Although the Americans are a very religious people, they do not rely on religion alone to defend the virtue of woman; they seek to arm her reason also. In this they have followed the same method as in several other respects; they first make the most vigorous efforts to bring individual independence to exercise a proper control over itself, and they do not call in the aid of religion until they have reached the utmost limits of human strength. I am aware that an education of this kind is not without danger; I am sensible that it tends to invigorate the judgment at the expense of the imagination, and to make cold and virtuous women instead of affectionate wives and agreeable companions to man. Society may be more tranquil and better regulated, but domestic life has often fewer charms. These, however, are secondary evils, which may be braved for the sake of higher interests. At the stage at which we are now arrived the time for choosing is no longer within our control; a democratic education is indispensable to protect women from the dangers with which democratic institutions and manners surround them.

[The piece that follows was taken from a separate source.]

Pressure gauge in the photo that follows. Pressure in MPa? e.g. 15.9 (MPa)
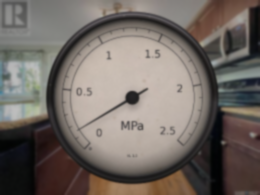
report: 0.15 (MPa)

Chapter X: The Young Woman In The Character Of A Wife

In America the independence of woman is irrevocably lost in the bonds of matrimony: if an unmarried woman is less constrained there than elsewhere, a wife is subjected to stricter obligations. The former makes her father's house an abode of freedom and of pleasure; the latter lives in the home of her husband as if it were a cloister. Yet these two different conditions of life are perhaps not so contrary as may be supposed, and it is natural that the American women should pass through the one to arrive at the other.

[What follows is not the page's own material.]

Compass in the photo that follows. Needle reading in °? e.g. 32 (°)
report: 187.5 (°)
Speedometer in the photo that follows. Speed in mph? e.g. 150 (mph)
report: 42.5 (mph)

Religious peoples and trading nations entertain peculiarly serious notions of marriage: the former consider the regularity of woman's life as the best pledge and most certain sign of the purity of her morals; the latter regard it as the highest security for the order and prosperity of the household. The Americans are at the same time a puritanical people and a commercial nation: their religious opinions, as well as their trading habits, consequently lead them to require much abnegation on the part of woman, and a constant sacrifice of her pleasures to her duties which is seldom demanded of her in Europe. Thus in the United States the inexorable opinion of the public carefully circumscribes woman within the narrow circle of domestic interest and duties, and forbids her to step beyond it.

Upon her entrance into the world a young American woman finds these notions firmly established; she sees the rules which are derived from them; she is not slow to perceive that she cannot depart for an instant from the established usages of her contemporaries, without putting in jeopardy her peace of mind, her honor, nay even her social existence; and she finds the energy required for such an act of submission in the firmness of her understanding and in the virile habits which her education has given her. It may be said that she has learned by the use of her independence to surrender it without a struggle and without a murmur when the time comes for making the sacrifice. But no American woman falls into the toils of matrimony as into a snare held out to her simplicity and ignorance. She has been taught beforehand what is expected of her, and voluntarily and freely does she enter upon this engagement. She supports her new condition with courage, because she chose it. As in America paternal discipline is very relaxed and the conjugal tie very strict, a young woman does not contract the latter without considerable circumspection and apprehension. Precocious marriages are rare. Thus American women do not marry until their understandings are exercised and ripened; whereas in other countries most women generally only begin to exercise and to ripen their understandings after marriage.